The bottom piece with the hole the lashing lines go through is the shaft at the top of the manual furling gearbox. The visible part where the bolts go through is the coupling, and the part going up the top of the photo is the actual foil that extends to the top of the mast. The lower bolt goes through the gearbox shaft, and the upper bolt through the foil.
There has been some bad advice given about how to repair this recently, and having done this repair, I hope I can prevent someone from investing a lot of time and/or money into what could prove to be a very short-lived repair. This is a very important part, that is under high loads, and there is quite a bit of detail to the repair that needs to be attended to correctly.
When repairing this do NOT just drill a hole in the foil and put a bolt through! If you have a rigger do the repair, do not allow him to do it that way! This would concentrate all the turning torque on the thin walls of the foil extrusion. This WILL fail very quickly.
Amel’s original design for the foil drive bolt consisted of a piece of tubing through the foil that had an inner diameter matching the bolt (8mm) and an outer diameter of 10mm. Inside the foil on each side was a reenforcing plate that distributed the torque of the bolt and tube to the concave parts of the foil extrusion, greatly distributing the torque load. Over time, with many back and forth loadings, the soft aluminum of the backing plates and foil extrusion begins to wear, the bolt begins to bear on the thin sides of the extrusion, and then the cracks start.
It is worth noting that the failure here is not the result of a sudden loading of force, but a long term wearing of the parts. Boats that sail a lot, and furl/unfurl the sail often will see earlier failure. Reducing the load on the system by being sure the sail is luffing when furling will certainly slow the damage, but will not eliminate it.
Some people recommend just cutting the foil and allowing it to drop down. That works. We went a different route, and had a new coupling made that is long enough to replace the cutoff parts of the foil so the top of the foil still sits at the same height as Amel originally designed. The foil’s internal backing plates had been worn and distorted quite a bit on ours, and were not reusable. Instead of machining new ones, we set up a better system for distributing the torque loads on the foil.

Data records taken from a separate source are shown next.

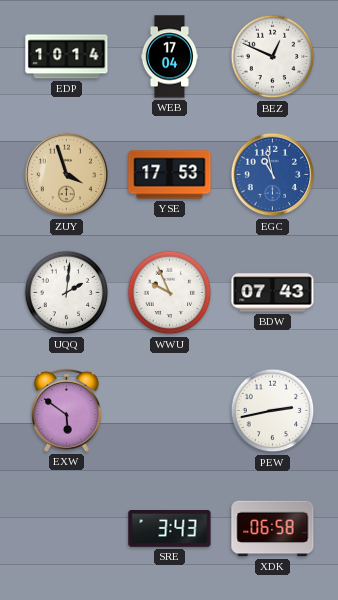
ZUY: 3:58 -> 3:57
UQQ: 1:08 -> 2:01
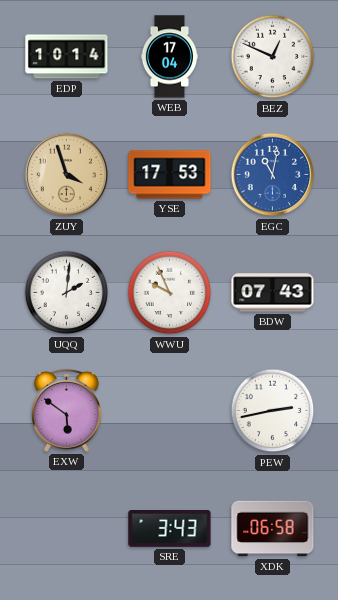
EGC: 10:58 -> 11:02
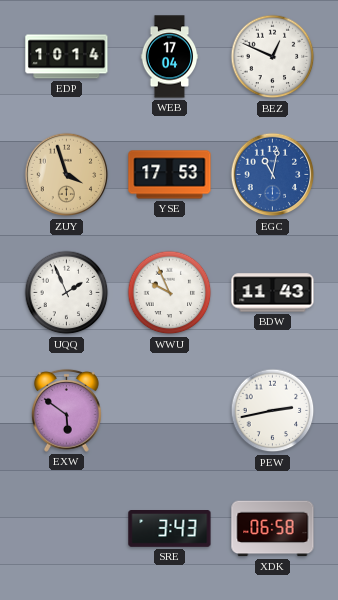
UQQ: 2:01 -> 1:56
BDW: 07:43 -> 11:43
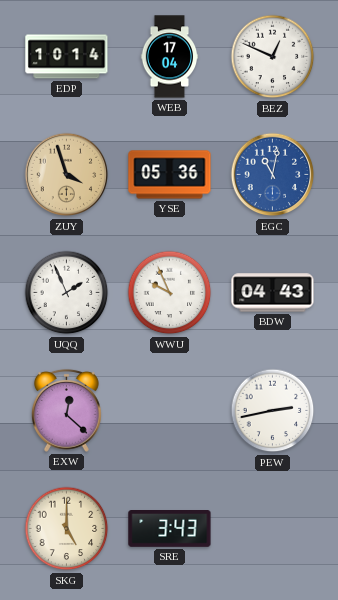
YSE: 17:53 -> 05:36
BDW: 11:43 -> 04:43
EXW: 5:51 -> 12:22
SKG: none -> 5:00
XDK: 06:58 -> none
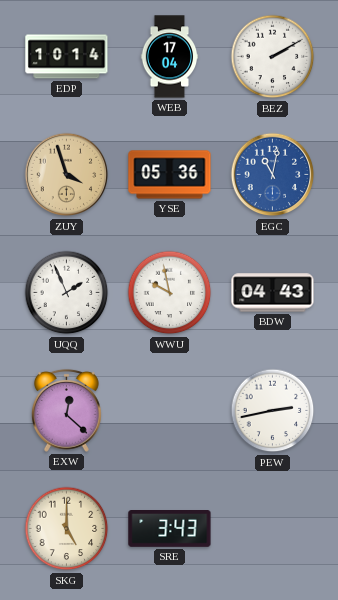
BEZ: 12:49 -> 2:10
WWU: 9:56 -> 9:58
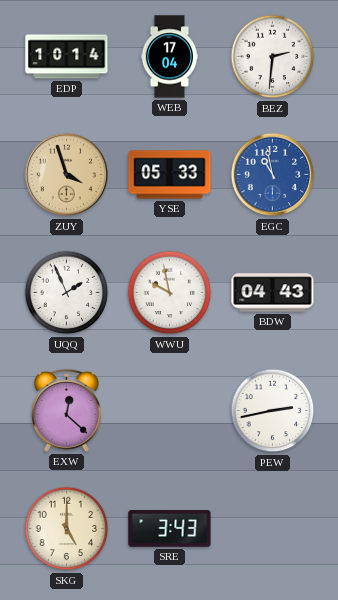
BEZ: 2:10 -> 2:31
YSE: 05:36 -> 05:33
EGC: 11:02 -> 10:58
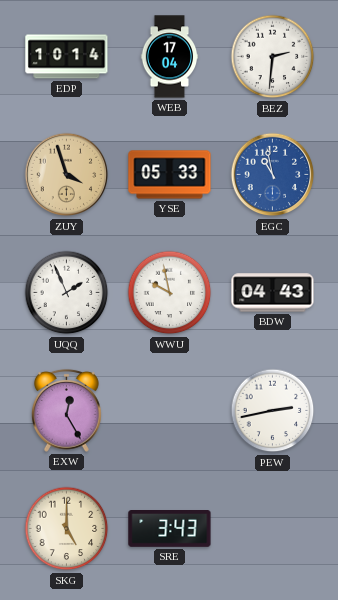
EXW: 12:22 -> 12:25
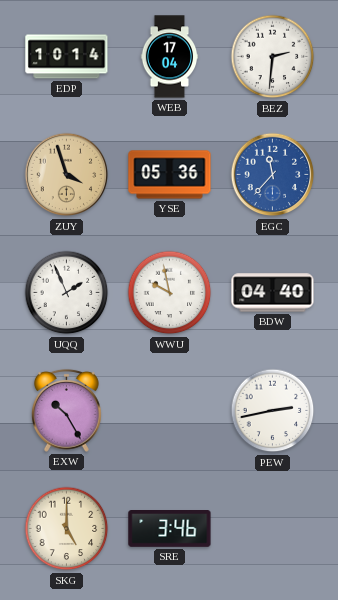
YSE: 05:33 -> 05:36
EGC: 10:58 -> 11:37
BDW: 04:43 -> 04:40
EXW: 12:25 -> 10:25
SRE: 3:43 -> 3:46
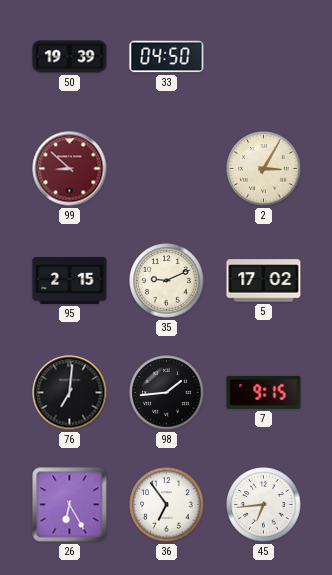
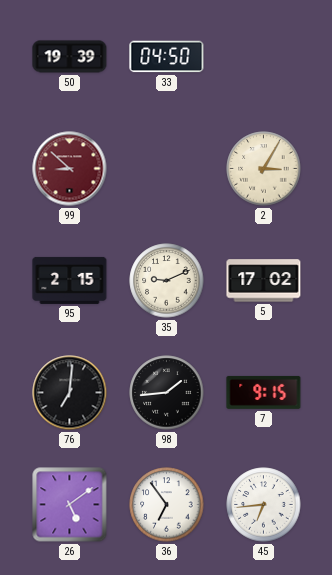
26: 6:25 -> 5:09
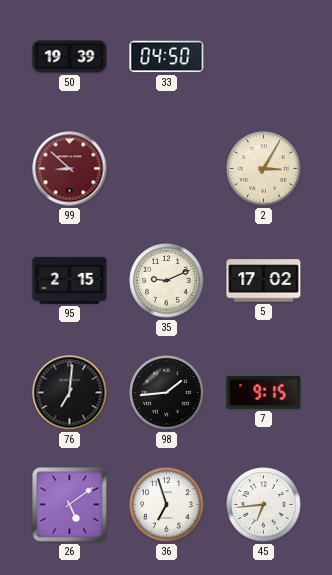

- Using the coupling as a guide, drill a 10mm hole in the foil to accept the tubing. Tap the tube in place, it should be a good tight fit. If it is at all sloppy, tape around it to be sure that epoxy does not leak out. If your tubing is lost or damaged, aluminum tube with 1/4″ ID–3/8″ OD will work and be easier to source in the USA. The length of the tube should be equal to the OD of the foil.
- Carefully tape over the bottom of the foil. I used blue painters tape, but the type isn’t important.
- Just above the height of the top of the coupling when it is installed, drill a 1/8″ (3mm) hole in the foil.
- Mix a batch of epoxy and thicken it with high strength filler to a thickness where it sill still flow, but just barely.
- Using a syringe, inject the epoxy into the hole you drilled in the side of the foil. Be sure you spread plastic or other protective material sufficient to catch and contain ALL the epoxy in case of a spill!
- Fill the bottom of the foil up to, but NOT blocking the small fill hole. It must be there to allow water to drain, very important in freezing climates!
- Once the epoxy cures, bolt all the pieces together. Use Tef-gel and nylon washers to isolate the stainless steel bolt from the aluminum parts.
- Use silicon to fill the concave parts of the foil where they go down into the coupling just to be sure that water can’t stand in here, freeze, and crack the metal parts.
The bottom of the foil is now one solid piece, with no point loadings where cracks can start, and it will not wear with use. It is not often a repair on an Amel can be said to be better than new, but this one is.